The falling Sandal-Tree sheds fragrance round,
Perfumes the axe that fells it to the ground;
Some through their tortured trunks a balm supply,
And to give life to their destroyer—die;
Last night a friend shared a video from Therapy Social Media. In it, a doe-eyed brainfluencer presents this scenario: You’re standing in the middle of the road and a truck is barrelling directly toward you. Take a moment to imagine what you would feel in this situation.
If you experience fear or shock, that’s normal and healthy. If you think, “I would jump out of the way,” you are, in a sense, avoiding the assignment. The request is to imagine what you would feel.
“It’s OK to feel your feelings.” For a jive-talking robot like me, this platitude is new programming. I’m more likely to take action, make a plan, talk (boy, do I love to talk), or buy something on relentless.com than to slow down and feel.
E-mo′tion, noun. A moving of the mind or soul; excitement of the feelings, whether pleasing or painful; disturbance or agitation of mind caused by a specific exciting cause and manifested by some sensible effect on the body.
We humans (I admit, I’m not a robot) have had emotions longer than we have had words, trucks, or therapists. It helps me to think of emotion as the beginning of a wordless dialogue between my body and my mind.
And when I feel the urge to resist emotion, to act, to dodge the truck, I try to ask, “what is my body trying to let me know?”

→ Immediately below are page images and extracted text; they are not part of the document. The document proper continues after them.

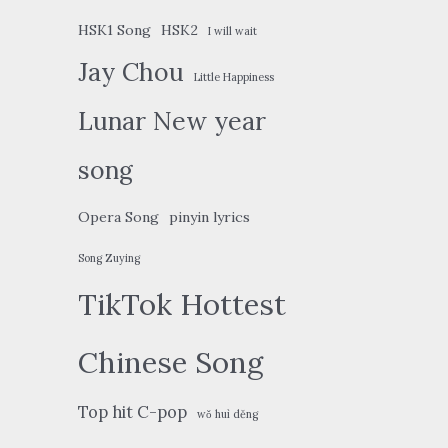
HSK1 Song
HSK2
I will wait
Jay Chou
Little Happiness
Lunar New year
song
Opera Song
pinyin lyrics
Song Zuying
TikTok Hottest
Chinese Song
Top hit C-pop
wǒ huì děng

I used to call them “antidotes” but now I call them elixirs, inspired by this definition:
Elixirs are not meant to “solve” an emotion; they are its refined spirit. They are also a means to transmogrify emotion, through feeling, into something that is simultaneously its essence and something new altogether. The way a seed is a lilac and the dead land from which it springs. The way a sandalwood tree “perfumes the axe” that fells it, a poetic portmanteau of creation and destruction. Like mental health TikTok it’s a bit of an oxymoron, but that’s the realm in which emotions dwell.